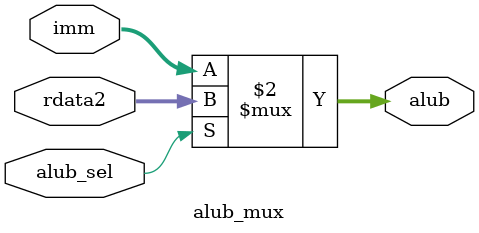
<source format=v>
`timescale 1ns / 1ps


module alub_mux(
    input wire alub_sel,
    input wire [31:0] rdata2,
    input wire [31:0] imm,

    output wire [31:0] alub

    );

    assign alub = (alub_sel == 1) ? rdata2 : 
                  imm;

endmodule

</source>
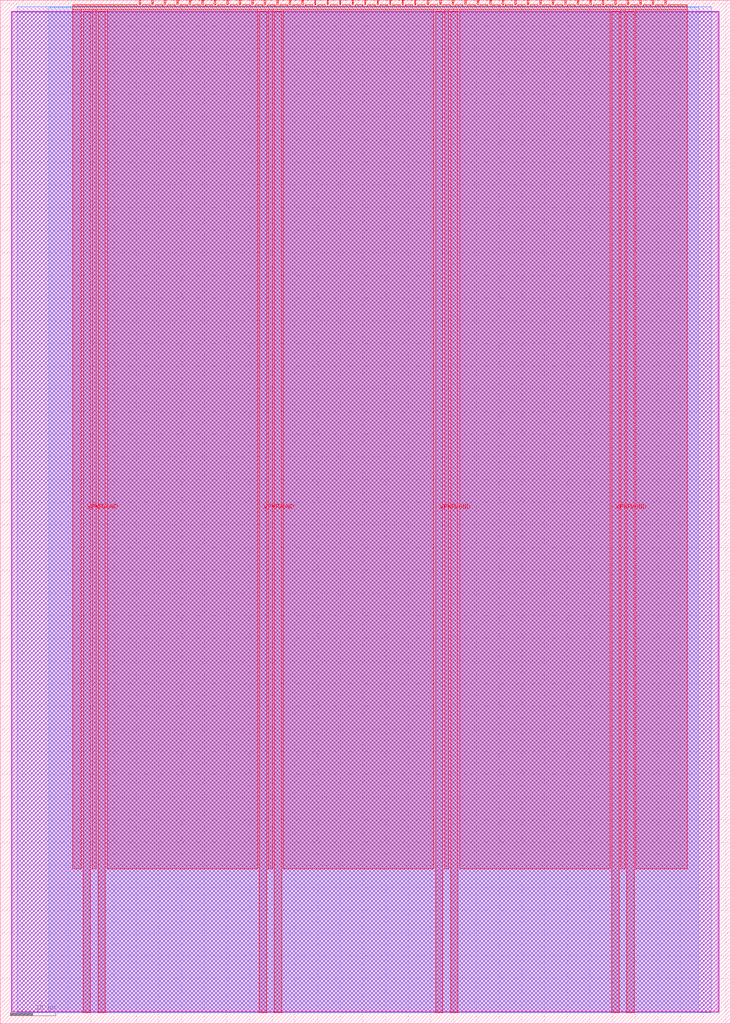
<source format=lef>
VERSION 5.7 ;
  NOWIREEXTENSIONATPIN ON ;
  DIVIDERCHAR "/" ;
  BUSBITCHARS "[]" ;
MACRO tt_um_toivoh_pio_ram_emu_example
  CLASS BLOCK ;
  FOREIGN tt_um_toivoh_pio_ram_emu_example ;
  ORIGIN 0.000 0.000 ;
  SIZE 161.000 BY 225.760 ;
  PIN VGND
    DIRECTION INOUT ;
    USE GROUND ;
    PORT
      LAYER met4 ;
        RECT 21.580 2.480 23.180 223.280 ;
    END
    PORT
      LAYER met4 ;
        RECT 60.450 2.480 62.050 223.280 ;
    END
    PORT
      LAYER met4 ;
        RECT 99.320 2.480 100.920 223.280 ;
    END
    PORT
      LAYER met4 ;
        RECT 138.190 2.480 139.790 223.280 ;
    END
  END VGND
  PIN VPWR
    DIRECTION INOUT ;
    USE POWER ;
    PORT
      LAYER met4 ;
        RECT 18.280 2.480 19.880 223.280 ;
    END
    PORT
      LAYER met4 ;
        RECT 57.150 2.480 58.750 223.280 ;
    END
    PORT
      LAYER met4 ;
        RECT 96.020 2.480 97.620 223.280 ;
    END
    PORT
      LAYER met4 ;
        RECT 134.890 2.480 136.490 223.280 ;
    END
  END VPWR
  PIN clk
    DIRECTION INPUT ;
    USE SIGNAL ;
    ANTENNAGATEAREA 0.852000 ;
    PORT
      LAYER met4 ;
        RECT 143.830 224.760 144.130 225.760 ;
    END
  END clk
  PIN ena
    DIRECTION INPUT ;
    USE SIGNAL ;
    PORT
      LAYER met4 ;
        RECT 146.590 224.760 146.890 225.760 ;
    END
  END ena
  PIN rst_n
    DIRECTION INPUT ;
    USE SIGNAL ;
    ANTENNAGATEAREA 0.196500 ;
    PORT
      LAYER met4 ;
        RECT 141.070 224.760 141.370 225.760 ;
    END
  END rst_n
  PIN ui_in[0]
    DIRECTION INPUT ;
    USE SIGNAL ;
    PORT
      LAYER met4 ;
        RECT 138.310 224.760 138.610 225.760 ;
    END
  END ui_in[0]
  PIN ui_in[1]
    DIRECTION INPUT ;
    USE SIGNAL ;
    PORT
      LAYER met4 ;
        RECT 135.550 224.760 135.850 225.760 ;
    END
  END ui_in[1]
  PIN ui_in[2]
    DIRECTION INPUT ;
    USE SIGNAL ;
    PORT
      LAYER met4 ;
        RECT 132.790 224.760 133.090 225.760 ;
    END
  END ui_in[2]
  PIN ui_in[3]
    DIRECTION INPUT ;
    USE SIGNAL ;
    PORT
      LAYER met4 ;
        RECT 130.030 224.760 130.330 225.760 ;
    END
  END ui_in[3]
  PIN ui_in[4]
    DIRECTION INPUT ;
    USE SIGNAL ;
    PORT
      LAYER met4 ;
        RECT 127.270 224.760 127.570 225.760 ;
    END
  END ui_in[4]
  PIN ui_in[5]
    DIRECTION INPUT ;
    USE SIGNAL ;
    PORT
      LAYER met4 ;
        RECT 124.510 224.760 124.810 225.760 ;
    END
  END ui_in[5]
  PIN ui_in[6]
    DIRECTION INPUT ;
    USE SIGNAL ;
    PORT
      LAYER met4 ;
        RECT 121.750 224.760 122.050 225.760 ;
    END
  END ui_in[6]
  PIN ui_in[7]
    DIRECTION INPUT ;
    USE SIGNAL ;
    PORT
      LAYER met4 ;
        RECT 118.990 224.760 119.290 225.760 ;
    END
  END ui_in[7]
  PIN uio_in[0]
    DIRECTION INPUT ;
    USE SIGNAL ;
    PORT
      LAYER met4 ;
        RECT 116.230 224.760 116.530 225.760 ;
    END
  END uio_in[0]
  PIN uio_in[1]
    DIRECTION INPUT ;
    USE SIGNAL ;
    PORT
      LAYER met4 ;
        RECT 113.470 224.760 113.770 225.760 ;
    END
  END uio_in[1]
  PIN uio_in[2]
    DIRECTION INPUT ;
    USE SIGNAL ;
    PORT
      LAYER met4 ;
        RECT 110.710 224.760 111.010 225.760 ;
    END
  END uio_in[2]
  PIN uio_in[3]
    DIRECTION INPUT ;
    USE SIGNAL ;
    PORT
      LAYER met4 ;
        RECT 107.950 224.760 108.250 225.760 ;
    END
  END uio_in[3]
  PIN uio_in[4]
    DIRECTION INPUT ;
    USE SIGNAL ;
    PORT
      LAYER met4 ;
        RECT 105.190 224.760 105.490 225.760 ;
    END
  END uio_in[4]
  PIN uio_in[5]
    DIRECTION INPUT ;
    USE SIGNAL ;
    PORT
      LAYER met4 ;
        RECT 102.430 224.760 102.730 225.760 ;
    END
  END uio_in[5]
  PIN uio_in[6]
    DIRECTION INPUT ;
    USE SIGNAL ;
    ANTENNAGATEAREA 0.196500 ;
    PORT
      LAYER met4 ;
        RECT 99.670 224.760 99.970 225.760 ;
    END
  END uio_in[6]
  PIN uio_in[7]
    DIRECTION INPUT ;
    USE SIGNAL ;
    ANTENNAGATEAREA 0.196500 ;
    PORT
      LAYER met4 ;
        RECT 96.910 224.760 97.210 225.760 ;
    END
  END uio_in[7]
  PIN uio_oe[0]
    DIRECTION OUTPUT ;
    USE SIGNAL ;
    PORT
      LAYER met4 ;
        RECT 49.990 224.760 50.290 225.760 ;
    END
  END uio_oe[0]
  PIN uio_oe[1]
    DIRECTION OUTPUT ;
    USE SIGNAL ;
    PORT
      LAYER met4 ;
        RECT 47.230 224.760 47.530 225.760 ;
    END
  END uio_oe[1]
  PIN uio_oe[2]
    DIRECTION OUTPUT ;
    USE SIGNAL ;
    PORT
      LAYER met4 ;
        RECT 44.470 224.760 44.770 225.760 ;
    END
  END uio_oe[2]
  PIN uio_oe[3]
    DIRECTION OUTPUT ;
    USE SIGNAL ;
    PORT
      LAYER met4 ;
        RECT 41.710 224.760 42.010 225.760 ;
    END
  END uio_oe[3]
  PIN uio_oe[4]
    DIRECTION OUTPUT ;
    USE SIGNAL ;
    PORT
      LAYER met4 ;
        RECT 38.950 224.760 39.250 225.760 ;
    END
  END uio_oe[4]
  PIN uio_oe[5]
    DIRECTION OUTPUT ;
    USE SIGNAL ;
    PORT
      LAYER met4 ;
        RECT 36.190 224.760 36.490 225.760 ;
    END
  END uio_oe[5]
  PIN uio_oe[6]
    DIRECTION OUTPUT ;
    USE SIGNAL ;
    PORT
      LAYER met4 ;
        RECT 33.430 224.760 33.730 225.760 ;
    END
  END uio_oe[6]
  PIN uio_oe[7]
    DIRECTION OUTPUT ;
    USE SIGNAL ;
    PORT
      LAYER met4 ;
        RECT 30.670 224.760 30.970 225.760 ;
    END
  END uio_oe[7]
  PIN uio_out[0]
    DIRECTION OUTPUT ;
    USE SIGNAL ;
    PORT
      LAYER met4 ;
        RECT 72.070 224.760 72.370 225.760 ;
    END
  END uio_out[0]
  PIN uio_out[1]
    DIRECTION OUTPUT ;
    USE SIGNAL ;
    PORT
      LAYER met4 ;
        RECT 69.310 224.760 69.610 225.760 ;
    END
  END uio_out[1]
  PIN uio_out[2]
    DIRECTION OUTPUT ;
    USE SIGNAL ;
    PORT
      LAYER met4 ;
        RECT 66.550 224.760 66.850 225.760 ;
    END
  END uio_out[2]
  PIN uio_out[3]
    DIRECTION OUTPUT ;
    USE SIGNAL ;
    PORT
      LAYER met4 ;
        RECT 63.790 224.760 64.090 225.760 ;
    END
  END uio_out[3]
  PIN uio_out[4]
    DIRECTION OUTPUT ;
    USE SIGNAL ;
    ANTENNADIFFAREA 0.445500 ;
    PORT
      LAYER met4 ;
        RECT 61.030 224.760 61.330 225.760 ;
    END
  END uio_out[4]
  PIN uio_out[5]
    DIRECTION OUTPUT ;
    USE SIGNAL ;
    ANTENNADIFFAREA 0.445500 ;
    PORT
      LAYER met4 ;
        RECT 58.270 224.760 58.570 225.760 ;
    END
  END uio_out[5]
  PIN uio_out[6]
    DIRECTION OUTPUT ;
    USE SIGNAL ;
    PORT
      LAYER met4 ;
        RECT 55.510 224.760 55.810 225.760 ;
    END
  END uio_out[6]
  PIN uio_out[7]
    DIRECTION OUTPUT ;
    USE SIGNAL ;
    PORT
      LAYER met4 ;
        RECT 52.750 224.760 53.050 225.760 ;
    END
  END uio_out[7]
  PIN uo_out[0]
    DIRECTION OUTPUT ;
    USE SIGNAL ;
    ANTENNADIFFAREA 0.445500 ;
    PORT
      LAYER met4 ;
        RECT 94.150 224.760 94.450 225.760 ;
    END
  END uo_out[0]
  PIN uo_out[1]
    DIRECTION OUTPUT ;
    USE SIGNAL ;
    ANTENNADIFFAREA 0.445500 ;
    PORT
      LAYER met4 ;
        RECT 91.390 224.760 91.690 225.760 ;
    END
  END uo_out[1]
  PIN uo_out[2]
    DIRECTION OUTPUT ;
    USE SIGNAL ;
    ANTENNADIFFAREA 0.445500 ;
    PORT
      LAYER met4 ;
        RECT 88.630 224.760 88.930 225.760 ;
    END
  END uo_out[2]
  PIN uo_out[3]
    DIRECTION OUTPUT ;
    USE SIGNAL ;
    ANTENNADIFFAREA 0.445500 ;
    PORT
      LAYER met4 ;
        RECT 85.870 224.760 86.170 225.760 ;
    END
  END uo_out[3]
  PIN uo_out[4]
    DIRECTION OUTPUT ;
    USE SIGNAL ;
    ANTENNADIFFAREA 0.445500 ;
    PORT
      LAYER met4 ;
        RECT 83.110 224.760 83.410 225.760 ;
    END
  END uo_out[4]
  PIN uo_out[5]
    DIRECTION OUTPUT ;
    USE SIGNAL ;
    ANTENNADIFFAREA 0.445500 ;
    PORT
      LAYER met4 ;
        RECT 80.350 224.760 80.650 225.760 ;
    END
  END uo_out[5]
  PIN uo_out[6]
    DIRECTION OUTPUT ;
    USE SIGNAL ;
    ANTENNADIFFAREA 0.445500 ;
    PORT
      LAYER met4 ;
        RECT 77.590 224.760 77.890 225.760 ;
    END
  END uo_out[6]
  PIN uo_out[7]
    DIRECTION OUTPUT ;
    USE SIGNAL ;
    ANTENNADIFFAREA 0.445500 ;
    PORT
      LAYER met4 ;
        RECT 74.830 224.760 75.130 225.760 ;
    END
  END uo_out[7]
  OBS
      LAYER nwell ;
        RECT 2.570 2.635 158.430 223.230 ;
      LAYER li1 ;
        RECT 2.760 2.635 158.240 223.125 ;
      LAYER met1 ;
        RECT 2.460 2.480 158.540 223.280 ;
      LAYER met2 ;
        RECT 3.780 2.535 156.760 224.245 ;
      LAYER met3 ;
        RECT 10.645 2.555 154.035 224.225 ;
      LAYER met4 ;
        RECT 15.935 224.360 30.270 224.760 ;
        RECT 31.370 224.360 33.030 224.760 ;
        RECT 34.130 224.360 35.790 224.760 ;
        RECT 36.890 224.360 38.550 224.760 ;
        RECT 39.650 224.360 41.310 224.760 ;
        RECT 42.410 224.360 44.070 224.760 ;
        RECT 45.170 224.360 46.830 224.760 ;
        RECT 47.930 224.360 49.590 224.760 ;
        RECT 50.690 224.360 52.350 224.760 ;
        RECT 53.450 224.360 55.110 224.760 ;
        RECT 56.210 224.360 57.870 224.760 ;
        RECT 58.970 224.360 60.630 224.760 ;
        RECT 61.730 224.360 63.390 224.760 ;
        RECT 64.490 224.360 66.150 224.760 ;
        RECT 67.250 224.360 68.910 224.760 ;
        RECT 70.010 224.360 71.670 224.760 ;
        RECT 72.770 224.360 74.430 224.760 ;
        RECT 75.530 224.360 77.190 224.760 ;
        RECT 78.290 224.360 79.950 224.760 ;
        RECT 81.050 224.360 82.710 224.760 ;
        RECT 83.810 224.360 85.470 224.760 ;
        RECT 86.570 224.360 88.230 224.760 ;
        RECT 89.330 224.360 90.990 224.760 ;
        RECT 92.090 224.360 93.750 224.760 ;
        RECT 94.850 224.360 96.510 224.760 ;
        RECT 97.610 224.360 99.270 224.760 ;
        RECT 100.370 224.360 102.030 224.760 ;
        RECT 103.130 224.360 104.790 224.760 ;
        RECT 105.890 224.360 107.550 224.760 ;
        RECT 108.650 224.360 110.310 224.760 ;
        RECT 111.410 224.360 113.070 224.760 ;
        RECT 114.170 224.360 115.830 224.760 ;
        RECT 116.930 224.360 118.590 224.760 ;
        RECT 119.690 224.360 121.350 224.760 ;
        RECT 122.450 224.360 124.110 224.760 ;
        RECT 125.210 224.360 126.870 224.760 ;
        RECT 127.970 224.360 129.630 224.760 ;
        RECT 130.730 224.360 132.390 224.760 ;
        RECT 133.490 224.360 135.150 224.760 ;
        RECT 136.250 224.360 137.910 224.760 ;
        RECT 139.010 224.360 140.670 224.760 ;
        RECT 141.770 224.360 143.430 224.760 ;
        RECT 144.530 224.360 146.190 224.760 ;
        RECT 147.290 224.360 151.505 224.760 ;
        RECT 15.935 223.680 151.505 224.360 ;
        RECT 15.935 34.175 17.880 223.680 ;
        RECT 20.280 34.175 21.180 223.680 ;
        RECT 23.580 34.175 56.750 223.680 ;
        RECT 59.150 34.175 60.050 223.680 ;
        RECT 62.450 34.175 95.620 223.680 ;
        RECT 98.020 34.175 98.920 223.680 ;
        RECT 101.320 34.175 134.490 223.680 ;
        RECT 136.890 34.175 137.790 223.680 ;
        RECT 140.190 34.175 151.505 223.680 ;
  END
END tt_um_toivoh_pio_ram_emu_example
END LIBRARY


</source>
++++
■ What you have to do
Your answer should be the lines of the listing above between the line holding "RECT 36.890 224.360 38.550 224.760 ;" and the line holding "RECT 86.570 224.360 88.230 224.760 ;", inclusive, restated word for word and alone.

■ Solution for this task
        RECT 36.890 224.360 38.550 224.760 ;
        RECT 39.650 224.360 41.310 224.760 ;
        RECT 42.410 224.360 44.070 224.760 ;
        RECT 45.170 224.360 46.830 224.760 ;
        RECT 47.930 224.360 49.590 224.760 ;
        RECT 50.690 224.360 52.350 224.760 ;
        RECT 53.450 224.360 55.110 224.760 ;
        RECT 56.210 224.360 57.870 224.760 ;
        RECT 58.970 224.360 60.630 224.760 ;
        RECT 61.730 224.360 63.390 224.760 ;
        RECT 64.490 224.360 66.150 224.760 ;
        RECT 67.250 224.360 68.910 224.760 ;
        RECT 70.010 224.360 71.670 224.760 ;
        RECT 72.770 224.360 74.430 224.760 ;
        RECT 75.530 224.360 77.190 224.760 ;
        RECT 78.290 224.360 79.950 224.760 ;
        RECT 81.050 224.360 82.710 224.760 ;
        RECT 83.810 224.360 85.470 224.760 ;
        RECT 86.570 224.360 88.230 224.760 ;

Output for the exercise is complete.